Published 10/26/2020, 04:28 PM
Updated 09/02/2020, 02:05 PM
  • Reports Q1, 2021 results on Tuesday, Oct. 27, after the market close
  • Revenue Expectation: $35.76 billion
  • EPS Expectation: $1.54

It’s hard to find anything wrong with the business of tech giant Microsoft (NASDAQ:MSFT) these days. The company has been a net beneficiary during the pandemic which forced workers to stay at home, fueling demand for its cloud and internet-based software subscriptions.

Azure, the brand name of its cloud services, posted a 47% growth in the quarter ended June 30, following a 59% jump in the prior quarter. During the pandemic, more corporate customers have been signing up for Microsoft’s Office productivity software as well as accelerating their transitions to cloud infrastructure.

Helped by this unexpected demand surge, Microsoft shares have gained more than 35% this year, outperforming the benchmark NASDAQ’s 28%. This rally pushed the company’s market cap to more than $1.5 trillion in September, making it one of the most valuable entities in the world.

Though there is no evidence that Microsoft's dominance is under threat, its latest earnings, scheduled to be released tomorrow, could show some tapering off in demand after the initial pandemic-fueled boost.

The Redmond, Washington-based software behemoth is expected to show an 8% overall growth in sales for the quarter ended on Sept. 30, according to analysts consensus estimate, down from 13% expansion during the prior quarter.

Safe Long-Term Bet

Despite this potential slowdown in blistering growth, Microsoft remains one of the safest long-term bets in the technology space. That makes its shares worth buying when they become cheaper.

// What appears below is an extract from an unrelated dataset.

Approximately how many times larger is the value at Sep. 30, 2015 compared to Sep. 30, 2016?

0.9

The reason for this optimism is simple: Microsoft has made all the right moves during the past decade. It’s now in the gratifying position of being able to mine the rewards of its previous investments.

Following a massive transformation spearheaded by Chief Executive Satya Nadella more than five years ago, the company has become one of the most powerful players in the fast-growing cloud-computing market, commanding the segment's second-largest market share, behind Amazon (NASDAQ:AMZN).

Morgan Stanley analysts recently reiterated their “overweight” rating on Microsoft, raising their price target to $245 from $230. Combined with “mid-teens” earnings growth, the analysts see Microsoft’s total return profile as being at a “durable and attractive level” during these unclear times.

Microsoft Weekly Chart

Paired with 10% revenue growth, further margin expansion, and share repurchases, the analysts believe the stock has a premium return profile “versus the broader market, which is still not fully reflected in the shares.”

Add Microsoft's rock-solid dividend and excellent track record on payouts and it looks like an even more attractive investment—especially given the uncertainty in the economy.

Since 2004, when the tech giant first began paying a dividend, its payout has swelled more than four-fold. Currently, its annual yield is 1% with a quarterly payout of $0.56 per share, after incorporating a 10% dividend hike announced in September.

Bottom Line

As the post-pandemic rally falters, Microsoft shares lost some ground, falling about 7% from a record high reached in September. It’s likely that Microsoft could head lower if its latest earnings show some weakness. But the company is continuing to expand its market share into new areas of the digital economy while maintaining its leading position with legacy software products such as Windows and Office.

This durable advantage will help the company achieve sustained, double-digit growth in revenue, earnings per share and free cash flow, making it a reliable tech stock to own over the long term.